See this issue. It is often the case when we want to build a regular expression out of a string without treating special characters from the string as special regular expression tokens. For example if we want to replace all occurrences of the the string Hello.
which we got from the user we might be tempted to do ourLongText.replace(new RegExp(text, "g"))
but this would match .
against any character rather than a dot.
This is a fairly common use in regular expressions and standardizing it would be useful.
In other languages there is a way to escape a literal through a tool similar to the RegExp.escape proposal:
- Perl: quotemeta(str) - see the docs
- PHP: preg_quote(str) - see the docs
- Python: re.escape(str) - see the docs
- Ruby: Regexp.escape(str) - see the docs
- Java: Pattern.quote(str) - see the docs
- C#, VB.NET: Regex.Escape(str) - see the docs
Note that the languages differ in what they do - (perl does something different from C#) but they all have the same goal. Most of these languages have template strings but most of them don't have tagged template strings like in ES which enable the syntax and solution format this solution uses.

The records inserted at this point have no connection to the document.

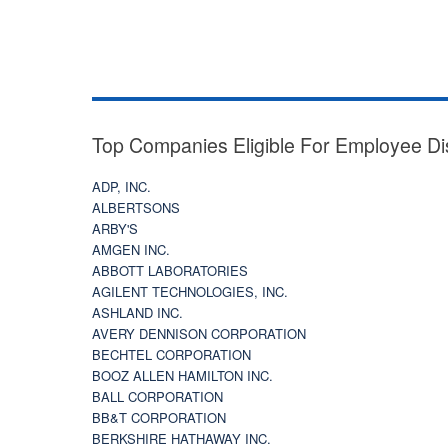
Top Companies Eligible For Employee Di
ADP, INC.
ALBERTSONS
ARBY'S
AMGEN INC.
ABBOTT LABORATORIES
AGILENT TECHNOLOGIES, INC.
ASHLAND INC.
AVERY DENNISON CORPORATION
BECHTEL CORPORATION
BOOZ ALLEN HAMILTON INC.
BALL CORPORATION
BB&T CORPORATION
BERKSHIRE HATHAWAY INC.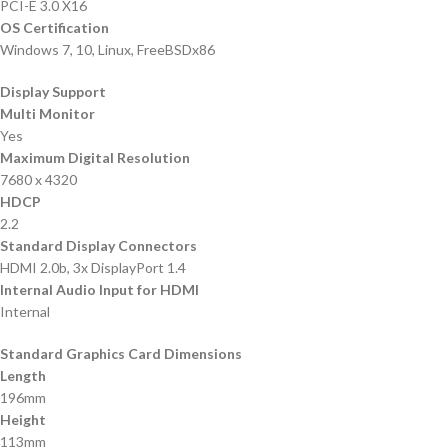
PCI-E 3.0 X16
OS Certification
Windows 7, 10, Linux, FreeBSDx86
Display Support
Multi Monitor
Yes
Maximum Digital Resolution
7680 x 4320
HDCP
2.2
Standard Display Connectors
HDMI 2.0b, 3x DisplayPort 1.4
Internal Audio Input for HDMI
Internal
Standard Graphics Card Dimensions
Length
196mm
Height
113mm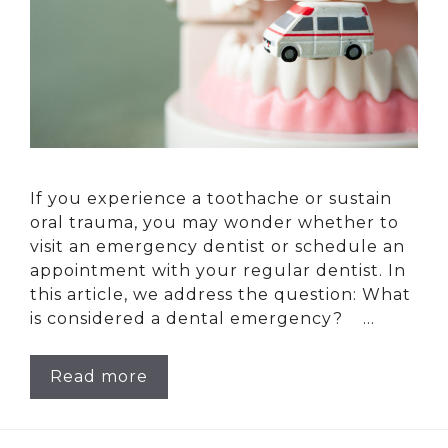
If you experience a toothache or sustain
oral trauma, you may wonder whether to
visit an emergency dentist or schedule an
appointment with your regular dentist. In
this article, we address the question: What
is considered a dental emergency? …
Read more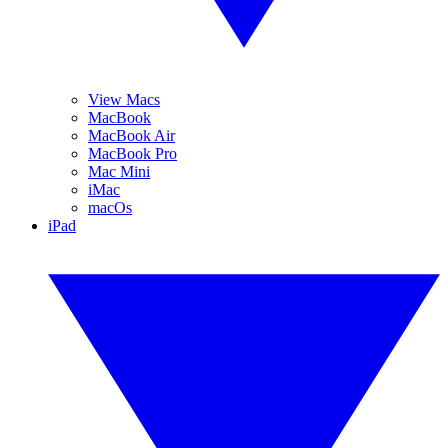
View Macs
MacBook
MacBook Air
MacBook Pro
Mac Mini
iMac
macOs
iPad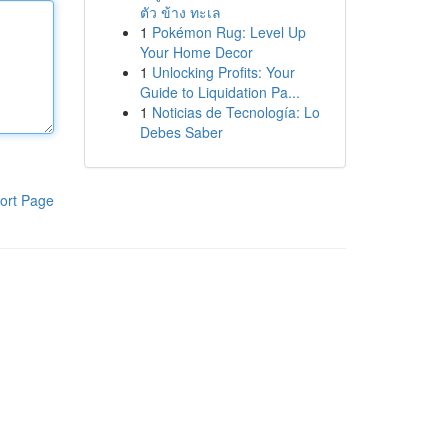
ตัว ข้าง ทะเล
1
Pokémon Rug: Level Up
Your Home Decor
1
Unlocking Profits: Your
Guide to Liquidation Pa...
1
Noticias de Tecnología: Lo
Debes Saber
ort Page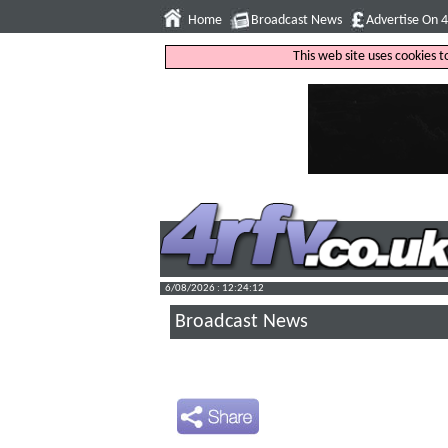
Home
Broadcast News
Advertise On 
This web site uses cookies 
6/08/2026 : 12:24:13
Broadcast News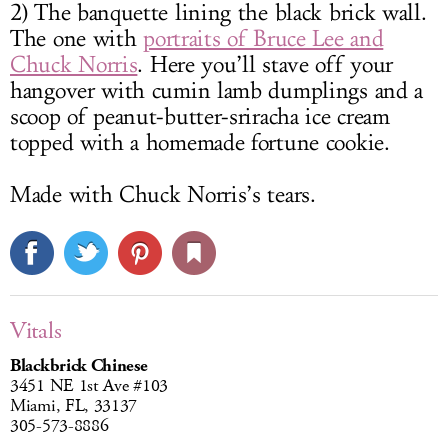
2) The banquette lining the black brick wall.
The one with
portraits of Bruce Lee and
Chuck Norris
. Here you’ll stave off your
hangover with cumin lamb dumplings and a
scoop of peanut-butter-sriracha ice cream
topped with a homemade fortune cookie.
Made with Chuck Norris’s tears.
Vitals
Blackbrick Chinese
3451 NE 1st Ave #103
Miami, FL, 33137
305-573-8886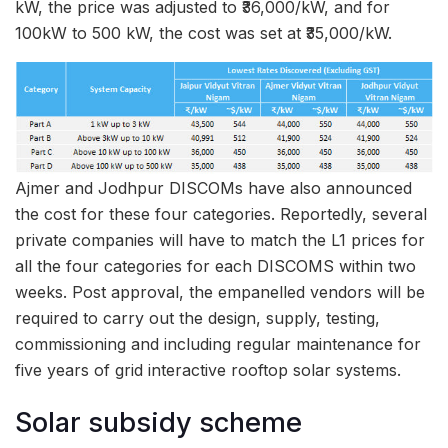
kW, the price was adjusted to ₹36,000/kW, and for
100kW to 500 kW, the cost was set at ₹35,000/kW.
Ajmer and Jodhpur DISCOMs have also announced
the cost for these four categories. Reportedly, several
private companies will have to match the L1 prices for
all the four categories for each DISCOMS within two
weeks. Post approval, the empanelled vendors will be
required to carry out the design, supply, testing,
commissioning and including regular maintenance for
five years of grid interactive rooftop solar systems.
Solar subsidy scheme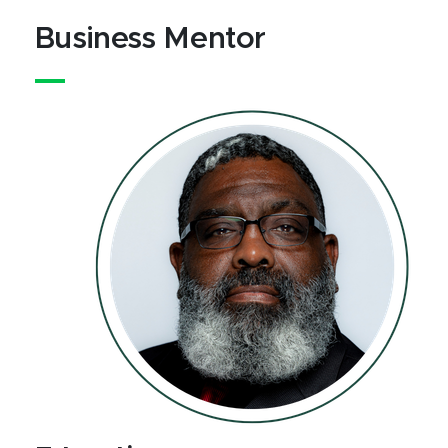
Business Mentor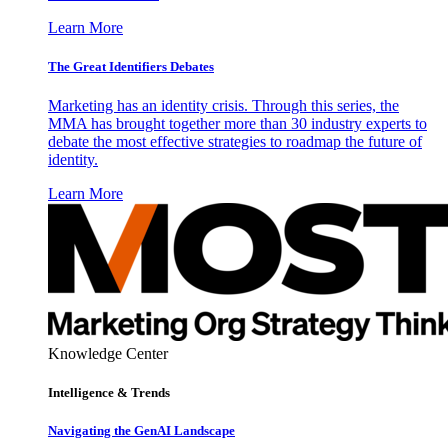
Learn More
The Great Identifiers Debates
Marketing has an identity crisis. Through this series, the
MMA has brought together more than 30 industry experts to
debate the most effective strategies to roadmap the future of
identity.
Learn More
Knowledge Center
Intelligence & Trends
Navigating the GenAI Landscape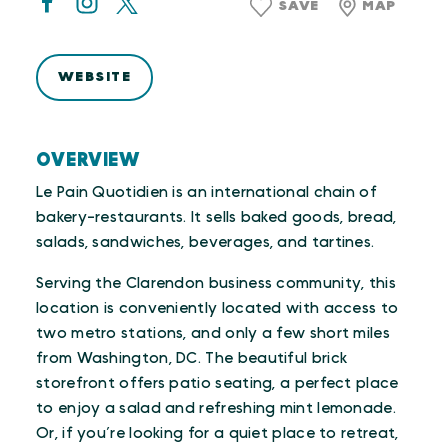
SAVE
MAP
WEBSITE
OVERVIEW
Le Pain Quotidien is an international chain of
bakery-restaurants. It sells baked goods, bread,
salads, sandwiches, beverages, and tartines.
Serving the Clarendon business community, this
location is conveniently located with access to
two metro stations, and only a few short miles
from Washington, DC. The beautiful brick
storefront offers patio seating, a perfect place
to enjoy a salad and refreshing mint lemonade.
Or, if you’re looking for a quiet place to retreat,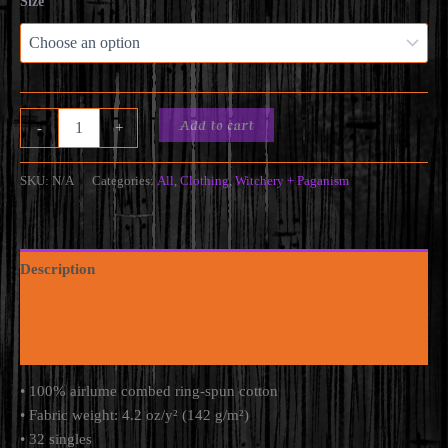
Size
Odin
Add to cart
-
+
Hates
N*zis
-
SKU:
N/A
Categories:
All
,
Clothing
,
Witchery + Paganism
Unisex
Muscle
Shirt
(Minimalist
Description
edition)
quantity
Additional information
Reviews (0)
• 100% airlume combed ring-spun cotton
• Fabric weight: 4.2 oz/y² (142 g/m²)
• 32 singles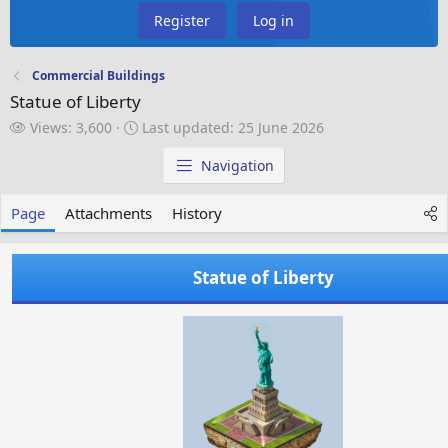
Register
Log in
Commercial Buildings
Statue of Liberty
V
L
Views: 3,600
Last updated:
25 June 2026
i
a
e
s
Navigation
w
t
s
u
Page
Attachments
History
p
d
a
Statue of Liberty
t
e
d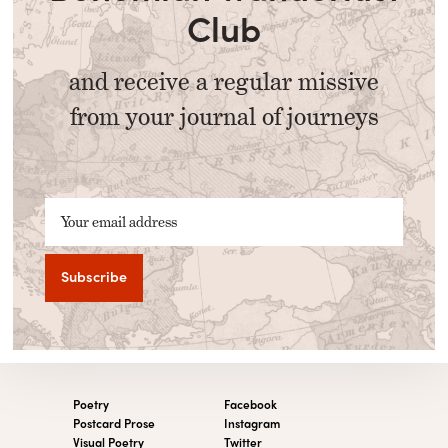
Club
and receive a regular missive
from your journal of journeys
Your email address
Poetry
Facebook
Postcard Prose
Instagram
Visual Poetry
Twitter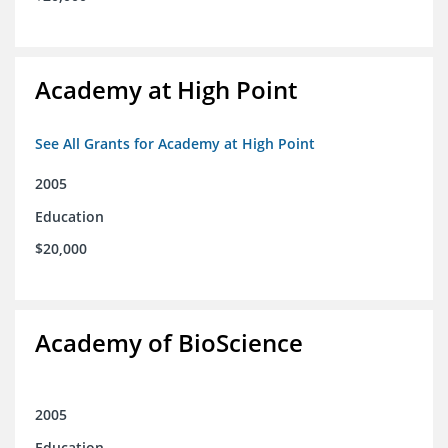
Academy at High Point
See All Grants for Academy at High Point
2005
Education
$20,000
Academy of BioScience
2005
Education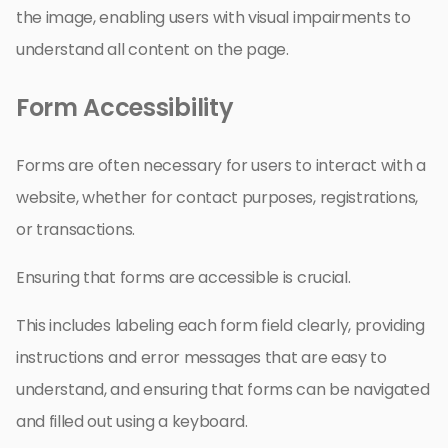
the image, enabling users with visual impairments to
understand all content on the page.
Form Accessibility
Forms are often necessary for users to interact with a
website, whether for contact purposes, registrations,
or transactions.
Ensuring that forms are accessible is crucial.
This includes labeling each form field clearly, providing
instructions and error messages that are easy to
understand, and ensuring that forms can be navigated
and filled out using a keyboard.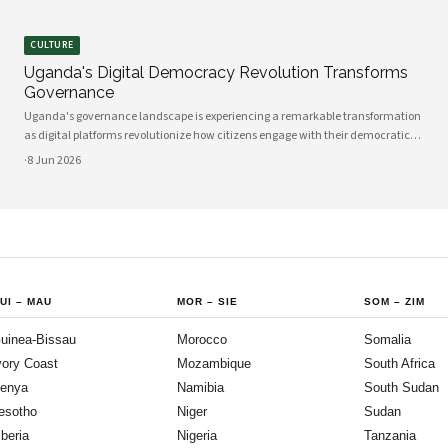
CULTURE
Uganda's Digital Democracy Revolution Transforms
Governance
Uganda's governance landscape is experiencing a remarkable transformation
as digital platforms revolutionize how citizens engage with their democratic
institutions. Innovative technology solutions are bridging traditional gaps
·
8 Jun 2026
between government and communities, creating unprecedented
opportunities
UI
–
MAU
MOR
–
SIE
SOM
–
ZIM
uinea-Bissau
Morocco
Somalia
vory Coast
Mozambique
South Africa
enya
Namibia
South Sudan
esotho
Niger
Sudan
iberia
Nigeria
Tanzania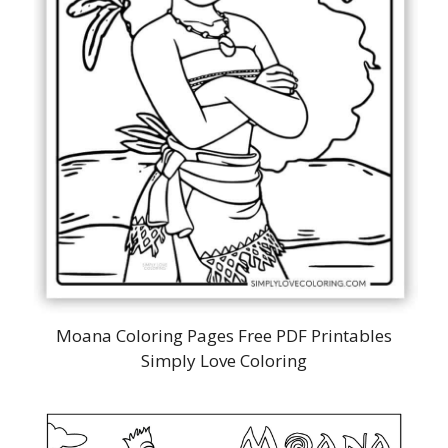
Moana Coloring Pages Free PDF Printables
Simply Love Coloring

We propose the addition of an RegExp.tag
function, such that strings can be escaped in order to be used inside regular expressions:
var str = prompt("Please enter a string");
let re = RegExp.tag()`${str}.*${str}A`;
alert(re.test(str)); // check if the string matches against the string twice with A following the second time
There is an alternative proposal here about a RegExp.escape function. Similar to that proposal this one uses the spec's SyntaxCharacter
list of characters so updates are in sync with the specificaiton instead of specifying the characters escaped manually. This is unlike earlier proposals.
##Cross-Cutting Concerns
The list of escaped identifiers should be kept in sync with what the regular expressions grammar considers to be syntax characters that need escaping - for this reason instead of hard-coding the list of escaped characters we escape characters that are recognized as a SyntaxCharacter
s by the engine. For example, if regex comments are ever added to the specification (presumably under a flag) - this ensures they are properly escaped.